The Sheen on the Silk by Anne Perry

The Sheen on the Silk is a very ambitious novel. It tells the dramatic tale of Constantinople in the 1200's, which is on the brink of being invaded once again by Crusaders. When done well, historical fiction is perhaps my favorite genre to read, because it gives me the sense that I've got a window into the events of the past. However, historical fiction is also a genre that can be something of a minefield because there is a delicate balance that must be struck. Unfortunately, I don't think that Anne Perry was able to strike that balance.

The first thing I notice about a book of this genre is whether the author is able to capture what life was like during the particular time period in which events take place. I felt that Perry did a nice job in this respect. I could imagine what the city must have looked like, what the Hagia Sophia was like, the scents and sounds of the markets, etc. This was one strong point of the novel for me, my sense that Perry enabled me to really step into the shoes of a 13th century Byzantine citizen.
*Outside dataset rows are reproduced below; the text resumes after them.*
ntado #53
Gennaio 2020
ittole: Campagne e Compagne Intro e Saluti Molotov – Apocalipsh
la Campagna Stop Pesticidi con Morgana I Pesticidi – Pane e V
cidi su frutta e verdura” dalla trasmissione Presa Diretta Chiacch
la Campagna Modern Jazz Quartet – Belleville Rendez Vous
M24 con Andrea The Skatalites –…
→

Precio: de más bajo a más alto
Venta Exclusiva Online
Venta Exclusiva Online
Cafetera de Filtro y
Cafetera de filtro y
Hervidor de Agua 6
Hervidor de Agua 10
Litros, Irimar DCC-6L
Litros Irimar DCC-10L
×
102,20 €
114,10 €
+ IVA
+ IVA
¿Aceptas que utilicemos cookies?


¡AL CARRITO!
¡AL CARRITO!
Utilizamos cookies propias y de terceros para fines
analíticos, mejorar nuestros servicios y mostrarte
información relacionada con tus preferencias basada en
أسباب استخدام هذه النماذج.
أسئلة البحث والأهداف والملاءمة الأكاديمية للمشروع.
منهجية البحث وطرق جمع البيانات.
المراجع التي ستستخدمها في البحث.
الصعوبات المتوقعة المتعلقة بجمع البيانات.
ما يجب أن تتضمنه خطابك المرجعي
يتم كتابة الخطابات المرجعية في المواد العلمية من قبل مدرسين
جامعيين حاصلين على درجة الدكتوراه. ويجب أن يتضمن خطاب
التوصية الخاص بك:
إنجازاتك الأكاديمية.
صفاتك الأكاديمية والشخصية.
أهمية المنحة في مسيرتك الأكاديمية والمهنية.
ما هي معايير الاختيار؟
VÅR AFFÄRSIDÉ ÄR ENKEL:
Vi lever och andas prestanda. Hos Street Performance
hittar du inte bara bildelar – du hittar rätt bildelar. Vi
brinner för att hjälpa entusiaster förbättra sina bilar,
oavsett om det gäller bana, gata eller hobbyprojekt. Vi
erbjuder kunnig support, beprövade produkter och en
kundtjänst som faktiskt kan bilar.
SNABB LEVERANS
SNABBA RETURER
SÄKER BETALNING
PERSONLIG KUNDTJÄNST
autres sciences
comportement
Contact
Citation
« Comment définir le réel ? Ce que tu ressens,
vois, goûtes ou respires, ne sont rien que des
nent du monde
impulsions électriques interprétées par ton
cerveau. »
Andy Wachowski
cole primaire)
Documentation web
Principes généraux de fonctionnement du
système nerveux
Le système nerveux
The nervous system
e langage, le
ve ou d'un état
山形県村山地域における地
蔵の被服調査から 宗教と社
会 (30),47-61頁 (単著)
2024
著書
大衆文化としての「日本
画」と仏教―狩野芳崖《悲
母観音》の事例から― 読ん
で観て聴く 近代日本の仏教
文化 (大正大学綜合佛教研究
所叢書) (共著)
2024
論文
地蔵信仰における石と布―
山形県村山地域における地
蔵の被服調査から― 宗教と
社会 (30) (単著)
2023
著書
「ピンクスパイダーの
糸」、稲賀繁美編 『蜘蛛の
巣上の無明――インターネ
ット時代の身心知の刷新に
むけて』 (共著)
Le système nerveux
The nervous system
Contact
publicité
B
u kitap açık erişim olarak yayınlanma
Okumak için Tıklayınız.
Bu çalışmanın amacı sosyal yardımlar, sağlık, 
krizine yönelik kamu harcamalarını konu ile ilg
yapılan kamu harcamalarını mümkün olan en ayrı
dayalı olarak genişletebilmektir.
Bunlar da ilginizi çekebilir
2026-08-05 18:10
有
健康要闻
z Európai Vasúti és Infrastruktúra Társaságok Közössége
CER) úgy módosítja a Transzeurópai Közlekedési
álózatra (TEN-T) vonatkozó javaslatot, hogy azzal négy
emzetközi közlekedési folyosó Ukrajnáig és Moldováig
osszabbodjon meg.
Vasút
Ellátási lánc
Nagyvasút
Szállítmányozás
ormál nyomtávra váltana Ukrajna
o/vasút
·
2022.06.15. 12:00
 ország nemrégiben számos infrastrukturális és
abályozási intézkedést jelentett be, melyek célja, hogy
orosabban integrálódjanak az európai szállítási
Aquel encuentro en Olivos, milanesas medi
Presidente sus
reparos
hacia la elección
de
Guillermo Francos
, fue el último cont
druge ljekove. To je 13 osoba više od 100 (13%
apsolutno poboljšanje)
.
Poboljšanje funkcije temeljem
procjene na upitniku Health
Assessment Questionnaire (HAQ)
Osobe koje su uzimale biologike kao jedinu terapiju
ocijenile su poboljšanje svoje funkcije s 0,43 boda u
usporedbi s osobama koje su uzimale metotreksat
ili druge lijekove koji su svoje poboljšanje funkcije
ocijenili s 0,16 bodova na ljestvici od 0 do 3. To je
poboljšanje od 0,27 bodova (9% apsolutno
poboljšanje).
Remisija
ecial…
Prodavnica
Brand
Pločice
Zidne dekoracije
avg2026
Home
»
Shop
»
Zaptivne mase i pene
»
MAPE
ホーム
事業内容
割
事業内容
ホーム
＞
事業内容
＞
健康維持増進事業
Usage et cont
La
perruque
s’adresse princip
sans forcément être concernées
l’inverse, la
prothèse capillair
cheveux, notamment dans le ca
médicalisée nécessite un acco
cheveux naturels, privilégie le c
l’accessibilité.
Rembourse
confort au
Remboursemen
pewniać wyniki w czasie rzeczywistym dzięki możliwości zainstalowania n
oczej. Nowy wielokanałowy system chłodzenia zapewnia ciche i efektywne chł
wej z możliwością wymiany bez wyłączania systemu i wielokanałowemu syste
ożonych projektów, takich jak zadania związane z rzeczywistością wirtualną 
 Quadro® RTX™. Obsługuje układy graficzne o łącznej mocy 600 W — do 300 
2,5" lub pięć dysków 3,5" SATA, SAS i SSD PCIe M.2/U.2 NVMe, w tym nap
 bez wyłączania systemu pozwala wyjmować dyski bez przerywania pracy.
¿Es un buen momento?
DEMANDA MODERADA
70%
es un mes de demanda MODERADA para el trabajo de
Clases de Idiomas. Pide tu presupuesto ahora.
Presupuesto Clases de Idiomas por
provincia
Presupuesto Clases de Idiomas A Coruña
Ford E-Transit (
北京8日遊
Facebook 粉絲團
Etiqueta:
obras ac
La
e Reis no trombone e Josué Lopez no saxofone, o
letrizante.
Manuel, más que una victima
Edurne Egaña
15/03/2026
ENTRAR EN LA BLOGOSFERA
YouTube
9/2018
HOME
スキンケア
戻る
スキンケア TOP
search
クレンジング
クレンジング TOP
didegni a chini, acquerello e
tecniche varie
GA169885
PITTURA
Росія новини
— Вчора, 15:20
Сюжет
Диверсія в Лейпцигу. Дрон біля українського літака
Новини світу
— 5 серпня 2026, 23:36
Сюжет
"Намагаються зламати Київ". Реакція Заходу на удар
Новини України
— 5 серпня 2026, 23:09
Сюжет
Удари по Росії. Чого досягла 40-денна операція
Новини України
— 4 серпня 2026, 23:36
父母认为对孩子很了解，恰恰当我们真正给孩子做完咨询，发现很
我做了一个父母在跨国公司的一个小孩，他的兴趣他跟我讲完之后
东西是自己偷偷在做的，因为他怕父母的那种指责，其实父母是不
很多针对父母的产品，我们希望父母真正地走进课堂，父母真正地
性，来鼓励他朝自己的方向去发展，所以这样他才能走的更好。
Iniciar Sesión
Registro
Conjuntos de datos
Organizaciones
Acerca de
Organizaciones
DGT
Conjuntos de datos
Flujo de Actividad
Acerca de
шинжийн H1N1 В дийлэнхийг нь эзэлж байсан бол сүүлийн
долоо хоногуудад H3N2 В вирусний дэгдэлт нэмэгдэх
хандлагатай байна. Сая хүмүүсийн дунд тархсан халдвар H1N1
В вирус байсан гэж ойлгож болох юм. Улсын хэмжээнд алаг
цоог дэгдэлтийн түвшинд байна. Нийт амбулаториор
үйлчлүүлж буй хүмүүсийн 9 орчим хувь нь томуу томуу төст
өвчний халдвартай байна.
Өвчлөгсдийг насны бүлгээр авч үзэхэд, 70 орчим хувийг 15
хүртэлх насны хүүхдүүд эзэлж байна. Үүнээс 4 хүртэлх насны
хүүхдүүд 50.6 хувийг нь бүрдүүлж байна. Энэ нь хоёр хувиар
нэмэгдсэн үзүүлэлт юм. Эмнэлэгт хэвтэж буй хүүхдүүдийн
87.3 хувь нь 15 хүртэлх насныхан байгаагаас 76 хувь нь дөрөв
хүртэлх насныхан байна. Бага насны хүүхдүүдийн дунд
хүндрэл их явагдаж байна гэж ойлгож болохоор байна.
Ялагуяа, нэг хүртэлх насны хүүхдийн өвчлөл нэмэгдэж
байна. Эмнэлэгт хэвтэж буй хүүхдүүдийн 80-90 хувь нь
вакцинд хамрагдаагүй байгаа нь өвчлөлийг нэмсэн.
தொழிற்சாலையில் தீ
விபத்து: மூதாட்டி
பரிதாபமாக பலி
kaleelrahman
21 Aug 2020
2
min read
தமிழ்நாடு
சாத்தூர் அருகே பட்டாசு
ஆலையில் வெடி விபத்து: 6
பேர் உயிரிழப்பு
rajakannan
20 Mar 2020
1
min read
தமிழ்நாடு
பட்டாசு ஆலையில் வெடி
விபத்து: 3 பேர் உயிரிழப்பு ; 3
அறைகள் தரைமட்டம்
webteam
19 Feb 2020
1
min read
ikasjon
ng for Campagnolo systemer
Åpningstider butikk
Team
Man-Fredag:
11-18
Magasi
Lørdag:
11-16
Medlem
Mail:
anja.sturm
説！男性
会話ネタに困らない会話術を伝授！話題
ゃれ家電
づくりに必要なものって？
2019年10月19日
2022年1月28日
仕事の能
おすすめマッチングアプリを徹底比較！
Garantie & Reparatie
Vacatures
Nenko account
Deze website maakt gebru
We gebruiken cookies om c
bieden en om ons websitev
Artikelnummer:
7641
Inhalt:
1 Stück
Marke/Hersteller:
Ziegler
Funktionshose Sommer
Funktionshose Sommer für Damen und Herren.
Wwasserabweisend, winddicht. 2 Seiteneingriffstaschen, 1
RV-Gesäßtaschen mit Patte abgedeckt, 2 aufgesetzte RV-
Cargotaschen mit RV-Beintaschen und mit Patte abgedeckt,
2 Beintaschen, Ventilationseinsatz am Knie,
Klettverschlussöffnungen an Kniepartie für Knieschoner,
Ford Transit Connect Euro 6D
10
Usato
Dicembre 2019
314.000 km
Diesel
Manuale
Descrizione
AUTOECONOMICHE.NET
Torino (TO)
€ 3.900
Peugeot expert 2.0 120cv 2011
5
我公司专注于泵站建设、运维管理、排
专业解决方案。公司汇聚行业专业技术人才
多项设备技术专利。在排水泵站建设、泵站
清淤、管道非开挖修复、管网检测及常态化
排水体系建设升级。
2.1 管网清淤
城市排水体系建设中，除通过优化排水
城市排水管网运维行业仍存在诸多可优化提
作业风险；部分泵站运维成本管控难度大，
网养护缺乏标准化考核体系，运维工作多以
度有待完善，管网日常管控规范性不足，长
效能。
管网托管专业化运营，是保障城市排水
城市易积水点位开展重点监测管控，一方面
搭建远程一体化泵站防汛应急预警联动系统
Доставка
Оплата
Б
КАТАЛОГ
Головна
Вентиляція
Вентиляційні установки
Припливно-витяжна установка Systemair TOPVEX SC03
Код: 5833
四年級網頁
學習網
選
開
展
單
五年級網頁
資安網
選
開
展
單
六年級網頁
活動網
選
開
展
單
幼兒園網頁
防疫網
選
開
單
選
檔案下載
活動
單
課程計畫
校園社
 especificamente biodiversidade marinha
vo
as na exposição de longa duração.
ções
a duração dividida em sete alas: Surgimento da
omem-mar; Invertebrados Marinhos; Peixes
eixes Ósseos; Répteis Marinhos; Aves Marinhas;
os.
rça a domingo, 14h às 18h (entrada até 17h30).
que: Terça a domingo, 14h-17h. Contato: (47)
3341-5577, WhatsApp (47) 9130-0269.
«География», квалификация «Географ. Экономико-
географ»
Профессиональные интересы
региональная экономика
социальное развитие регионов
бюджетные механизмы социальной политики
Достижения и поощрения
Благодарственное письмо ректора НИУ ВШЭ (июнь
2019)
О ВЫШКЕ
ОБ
The events of the novel are fairly epic, spanning everything from a woman's quest for revenge to crises of faith on both the parts of the Byzantine Orthodox and Roman Catholic characters. It seemed to me that Perry was trying to capture a pivotal period in time, when the once flourishing culture of Byzantium was beginning to die out, the unfortunate victim of a jealous and avaricious Europe. However, I found the broad scope working to the detriment of the novel. Perry leaps over significant chunks of time with transitions that are quite awkward. Because of this, I occasionally found the novel hard to follow.

However, the biggest disappointment of the book was, for me, the use of the characters. The novel is told from multiple points of view--too many points of view, in my opinion. I felt that too much time was devoted to characters who were less interesting or about whom the reader could have learned just as much through the observations of other characters. This meant that less time was given to the more interesting characters. There were long passages told from Constantine's point of view that seemed as though they could have been cut without sacrificing anything of the narrative thread. Anna makes many observations about him that would have given the reader just as good a sense of his character.

The most underdeveloped character of all was that of Anna. By the end of the book, I felt as if I knew barely anything about her. The book seems to define her mostly within the confines of her determination to bring about justice for her brother, but it never really tells us anything about Anna, herself. The author alludes to Anna's past without giving the reader any real detail about it at all. When Anna's big secret finally is revealed, it is almost anticlimactic, and I felt that the author could have done more with Anna by revealing her secret earlier in the novel and using this to really flesh out the character. Out of all the characters, Anna just didn't ring true for me. The reader is never really given enough information about what makes Anna who she is, and this makes her seem a little too perfect in her reactions to other characters.

On the other hand, I felt Perry did an excellent job of fleshing out the character of Giuliano. He is given a lot of internal dialog and I found his to be the best-drawn character arc. He grows a lot during the course of the novel, and I found him to be very sympathetic. Out of all the characters he was, by far, my favorite.

This is a very uneven novel that I feel would have benefited from some additional editing. The beginning was particularly repetitive at times, with the metaphor of silk being stated so explicitly over and over, it was nearly being pounded into the reader's head. There were passages that simply didn't need to be in the novel, because they didn't advance the plot and provided the reader with no real insight into the characters. I simply couldn't understand why passages like these were included at the expense of some further insight into a character as central to the novel as Anna was.